**Work instruction:** Your answer should be every line below that includes the word "aluna".

**Source data:**
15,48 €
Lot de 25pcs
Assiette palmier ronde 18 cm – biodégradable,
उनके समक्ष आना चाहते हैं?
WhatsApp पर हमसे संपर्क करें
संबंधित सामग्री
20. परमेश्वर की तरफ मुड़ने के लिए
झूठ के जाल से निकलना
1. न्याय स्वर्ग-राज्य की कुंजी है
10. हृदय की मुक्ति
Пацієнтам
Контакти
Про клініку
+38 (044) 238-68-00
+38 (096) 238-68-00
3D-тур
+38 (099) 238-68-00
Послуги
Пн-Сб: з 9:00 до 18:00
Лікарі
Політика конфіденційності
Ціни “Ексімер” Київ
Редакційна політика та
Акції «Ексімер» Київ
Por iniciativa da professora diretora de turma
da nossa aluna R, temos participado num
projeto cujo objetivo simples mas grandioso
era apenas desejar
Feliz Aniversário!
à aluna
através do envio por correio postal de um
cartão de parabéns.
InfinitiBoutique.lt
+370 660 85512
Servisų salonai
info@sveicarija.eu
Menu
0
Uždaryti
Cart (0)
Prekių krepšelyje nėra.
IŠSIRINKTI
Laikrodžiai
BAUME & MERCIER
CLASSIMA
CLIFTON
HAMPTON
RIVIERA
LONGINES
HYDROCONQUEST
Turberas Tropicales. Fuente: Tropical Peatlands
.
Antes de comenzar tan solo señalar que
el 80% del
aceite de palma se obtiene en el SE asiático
==
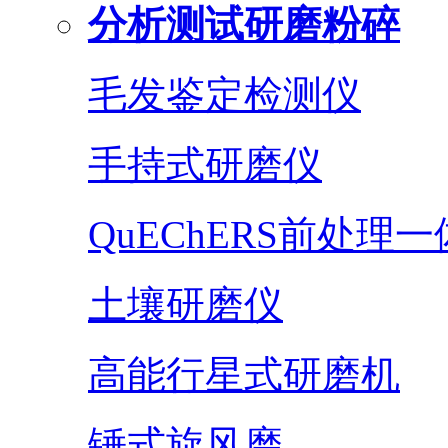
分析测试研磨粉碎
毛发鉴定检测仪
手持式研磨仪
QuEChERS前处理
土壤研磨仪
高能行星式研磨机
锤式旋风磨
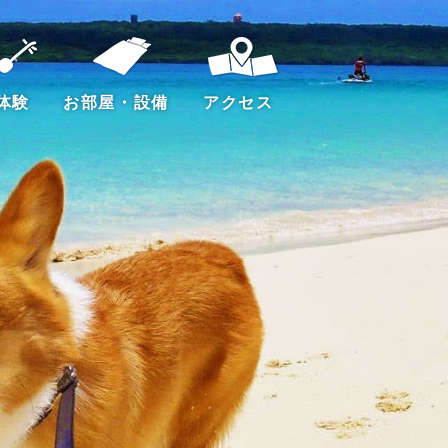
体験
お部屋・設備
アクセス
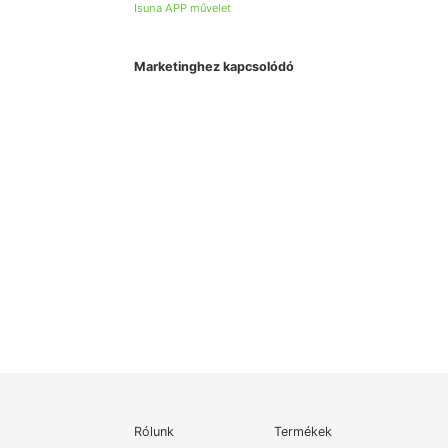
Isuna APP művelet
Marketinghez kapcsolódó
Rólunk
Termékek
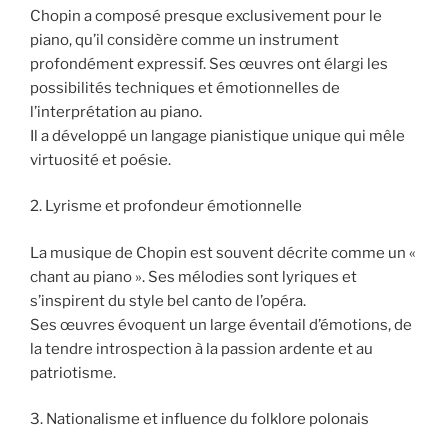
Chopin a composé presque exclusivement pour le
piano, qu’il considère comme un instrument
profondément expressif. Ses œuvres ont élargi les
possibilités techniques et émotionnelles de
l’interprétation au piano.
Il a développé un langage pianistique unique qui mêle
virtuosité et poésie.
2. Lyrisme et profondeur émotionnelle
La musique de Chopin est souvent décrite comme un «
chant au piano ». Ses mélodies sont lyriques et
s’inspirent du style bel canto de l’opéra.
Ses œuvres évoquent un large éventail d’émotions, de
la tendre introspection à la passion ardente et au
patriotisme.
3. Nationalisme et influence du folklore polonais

**Solution below:**
da nossa aluna R, temos participado num
à aluna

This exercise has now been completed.